- [Page text]
☆ ☆ ☆ ☆ ☆ ☆ ☆

On Tuesday, we reported that Latvia’s government was taking legislative steps to change the sums lenders could collect on outstanding mortgages to better reflect the current market value of the properties.
We argued this was probably a move to sidestep the need for devaluation of the local currency — the lat.
BNP Paribas’ FX team on Wednesday, however, interprets things slightly differently. As they write:
The risk of a Latvia devaluation has increased after the Latvian government introduced measures protecting indebted local households and corporates from the side effects of currency devaluation namely the valuation rise of non-local currency denominated debt. The government has proposed to limit the amount a lender can collect from mortgage holders to the valuation of the underlying asset. Hence, debt value and asset value will be linked according to the government’s proposal. Swedish banks have dominated the Latvian markets and must now take most of the losses. Swedish banks have balance sheets strong enough to cope with these losses, but the shrinking equity ratio (due to loss realisation) within balance sheets will reduce bank’s capacity to lend and this will also affect the Swedish market.
Effectively, what they’re saying is that the amendments incentivise the case for devaluation by limiting the sums Latvians would have to repay on their mostly euro-denominated mortgages if the lat did lose value against the euro.
That is to say, the move could be more than just a policy tool to ease the pain for Latvians already facing negative equity and struggling to meet current repayments. The state may be buffering itself up for the consequences of devaluation.

☆ ☆ ☆ ☆ ☆ ☆ ☆

- [Data provided]
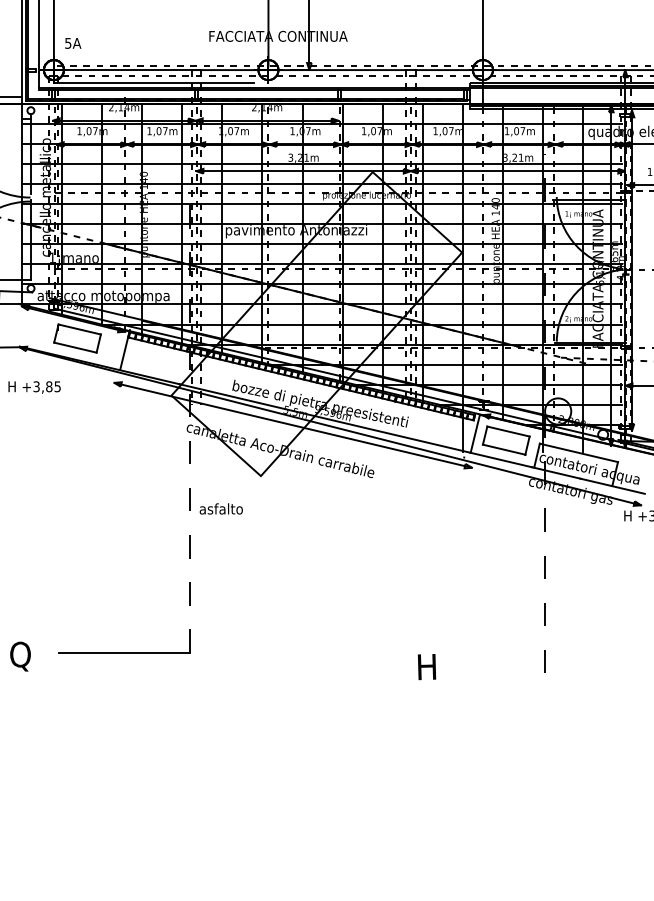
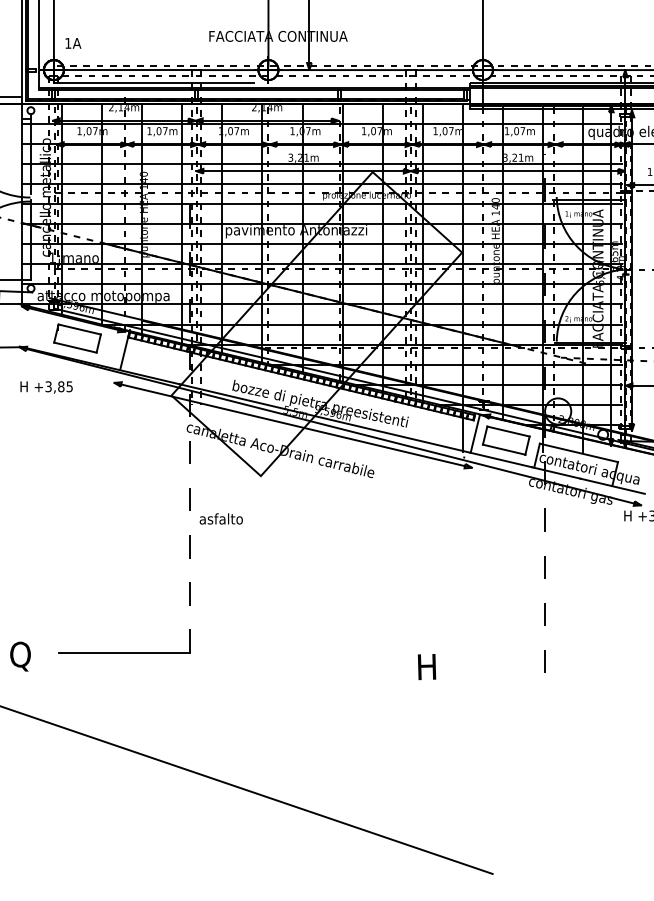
text at (68, 43): 5A -> 1A
text at (34, 387) position: (34, 387) -> (46, 387)
text at (220, 508) position: (220, 508) -> (220, 518)
line at (247, 790): none -> present
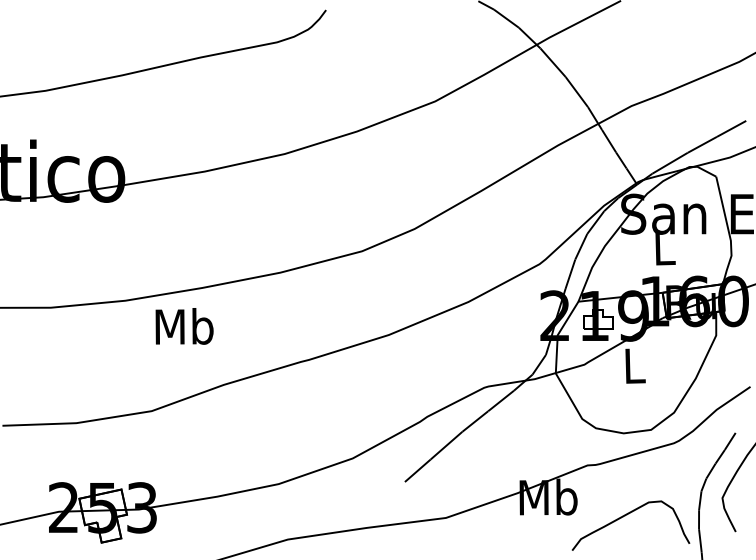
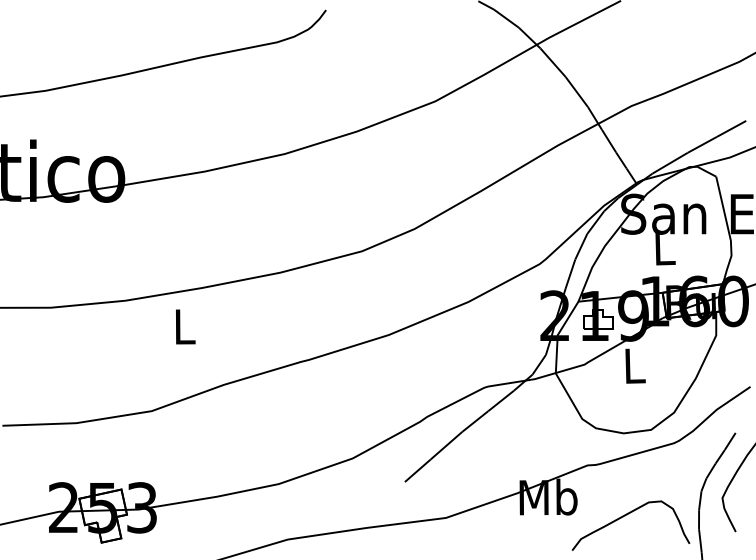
text at (184, 326): Mb -> L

☆ ☆ ☆ ☆ ☆ ☆ ☆

- [Tasks]
a – According to the article on Latvia's mortgage measures, which country's banks have dominated the Latvian markets?
b – Extend the article on Latvia's mortgage measures and a possible devaluation of the lat, picking up after its final sentence.

- [Responses in order]
a – Swedish banks.

b –
BNP Paribas’ emerging markets team, though, disagrees to a point. While they acknowledge the move clearly indicates things are deteriorating in Latvia, they’re not convinced the measures actually increase the chance of devaluation. As they write on Wednesday (their emphasis):
The situation in the Baltics is coming back to the foreground with the new law being proposed in Latvia. The government wants to reduce mortgage liabilities to the value of the property. Given that property prices have plummeted by around two-thirds, it might be a big blow for the banking system. If the law is imposed, it would significantly reduce the households’ and companies’ sensitivity to exchange rate movements, we took profit on our short positions in Latvian CDS yesterday and we think that risk will now increase but do no make devaluation our central scenario.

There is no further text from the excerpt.